To explain A by B and B by C and C by D, and so on to infinity, does not explain why there are things of that kind. Given that there are such things, they can bring about other things like themselves, and carry on to a faretheewell, but Aristotle saw that if a thing could cause another thing of the same kind as itself, it could not be the cause of the kind of thing they both were. Why are there any things like that at all? To say that this one causes that one and that one another, does not address that question. That seems to be the reason why Aristotle, who thought the world had always been, did not think that a world containing only things that came to be as the result of a change could be all there was. There had to be at least one other cause, a cause of a different kind. An uncaused cause. God.

Some Other Puzzles

In a primer like this we can now pass blithely on. I need not repeat that this matter, like all the others discussed in one little handbook, needs much further elaboration. But we are introducing Thomas, not exhausting him.

Thomas did not think proofs of God's existence are easy. He noted that Aristotle maintained that they are the culminating concern of the philosopher, something possible only in wise and ripe old age. It is the rare bird who can formulate a sound proof of God's existence. It is much easier to formulate objections to them. We should not think that Thomas took St. Paul to be saying that it was the work of an afternoon to acquire conviction that God exists.

This provided him with the answer to one question that was bound to arise. Why does God reveal to us that He exists if we can come to know Him by using our minds? Because few would arrive at such knowledge and those who did would reach the goal late in life. But that God exists if of great moment for how we live our lives, early and late. So God in His mercy, revealed himself to us.

Early on we mentioned the distinction Thomas makes in the things that have been revealed between the mysteries of faith (which can only be believed) and the preambles (which are in principle knowable). That God exists is the most basic preamble of faith. Thomas at first believed and then came to know that God can be known from the world; men can know He exists and some of His characteristics. This enabled Thomas to formulate the following argument.

The argument addresses another question Thomas put himself. Is it reasonable to give one's assent to truths he cannot understand? The mysteries of faith -- the Trinity, the Incarnation and the like -- cannot be known to be true in this life. Only on the basis of the gift of faith do we give our assent to these truths. Is this reasonable?

Here is the argument Thomas gives on behalf of an affirmative answer. If some of the things God has proposed for our belief can be known to be true, it is reasonable to accept the others as true. The preambles thus provide reasonable grounds for accepting the mysteries. Not that the mysteries are thereby proved to be true, of course.
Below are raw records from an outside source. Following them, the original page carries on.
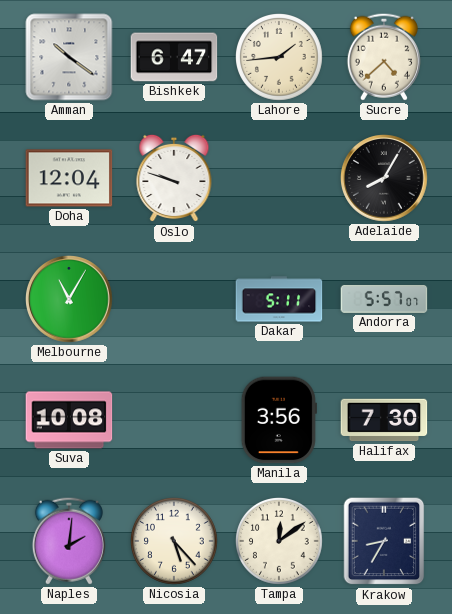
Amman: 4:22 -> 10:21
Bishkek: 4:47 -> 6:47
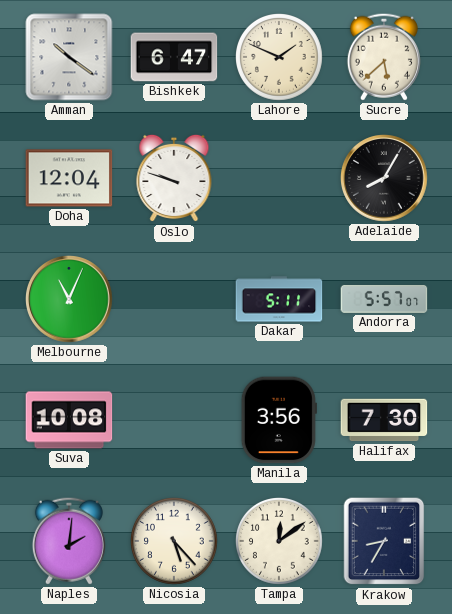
Lahore: 1:44 -> 1:49
Sucre: 4:38 -> 5:38
Melbourne: 11:05 -> 11:04
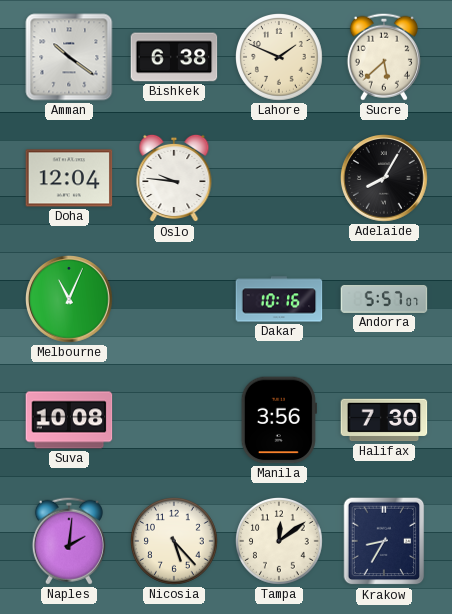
Bishkek: 6:47 -> 6:38
Oslo: 9:48 -> 9:46
Dakar: 5:11 -> 10:16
The argument is on behalf of the reasonableness of believing them.

TEXT OF THE MASTER

Can God's Existence Be Proved?

There are two kinds of demonstration, one by way of the cause, which is called propter quid, and this from what is first simply speaking, another by way of effects which is called a quia demonstration, which is from what is first for us. For when an effect is more obvious to us than its cause, we proceed from the effect to knowledge of the cause. From any effect the existence of its proper cause can be demonstrated (if its effects are more obvious to us), since the effect depends on the cause, given the effect, the cause must exist. That God is, since this is not self-evident to us, is demonstrable through his known effects.
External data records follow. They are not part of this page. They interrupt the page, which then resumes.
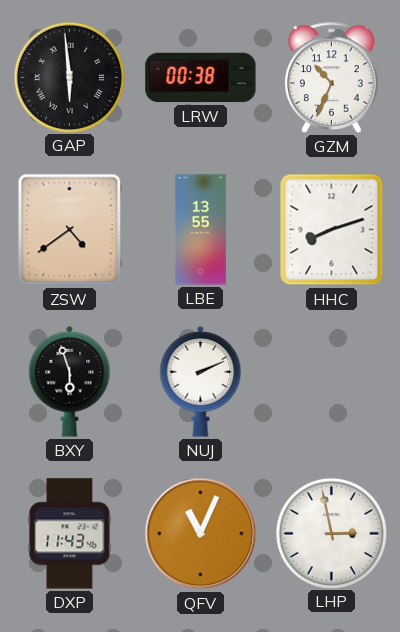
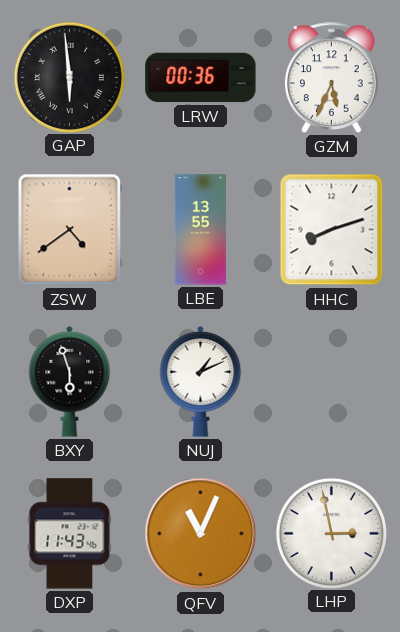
LRW: 00:38 -> 00:36
GZM: 10:34 -> 5:34
NUJ: 2:11 -> 1:11
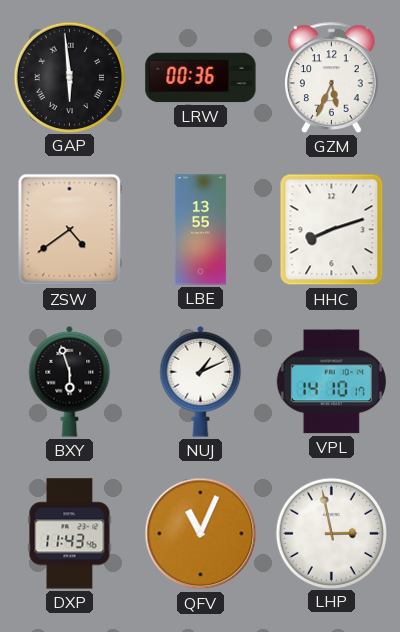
VPL: none -> 14:10
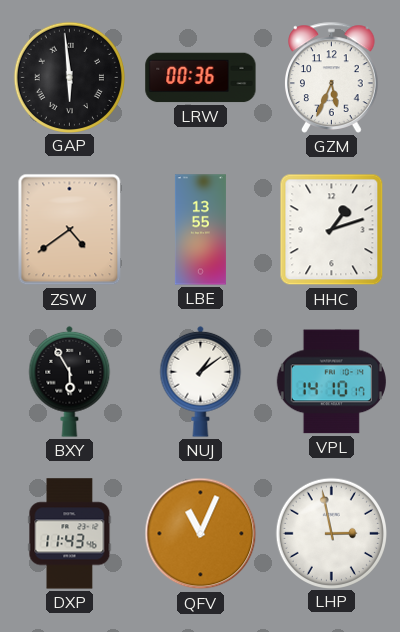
HHC: 8:12 -> 1:12
BXY: 5:57 -> 5:55
NUJ: 1:11 -> 1:09
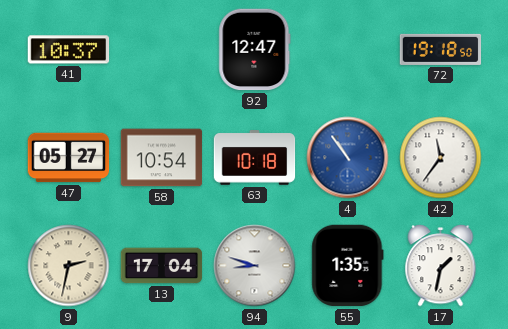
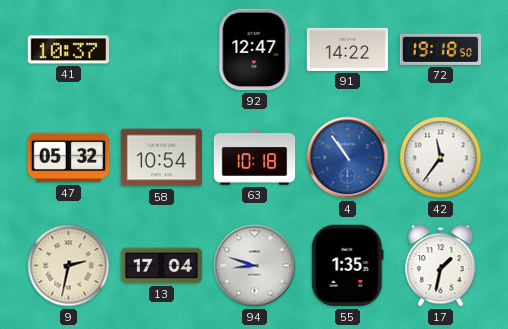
91: none -> 14:22
47: 05:27 -> 05:32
That God exists and other like things which can be known of God through natural reason, as is pointed out in Romans 1:19, are not articles of faith but preambles to the articles, for faith presupposes natural knowledge as grace presupposes natural knowledge as grace presupposes nature and perfection the perfectable. Nothing prevents someone from accepting on faith what in itself is demonstrable and knowable if he does not understand the proof.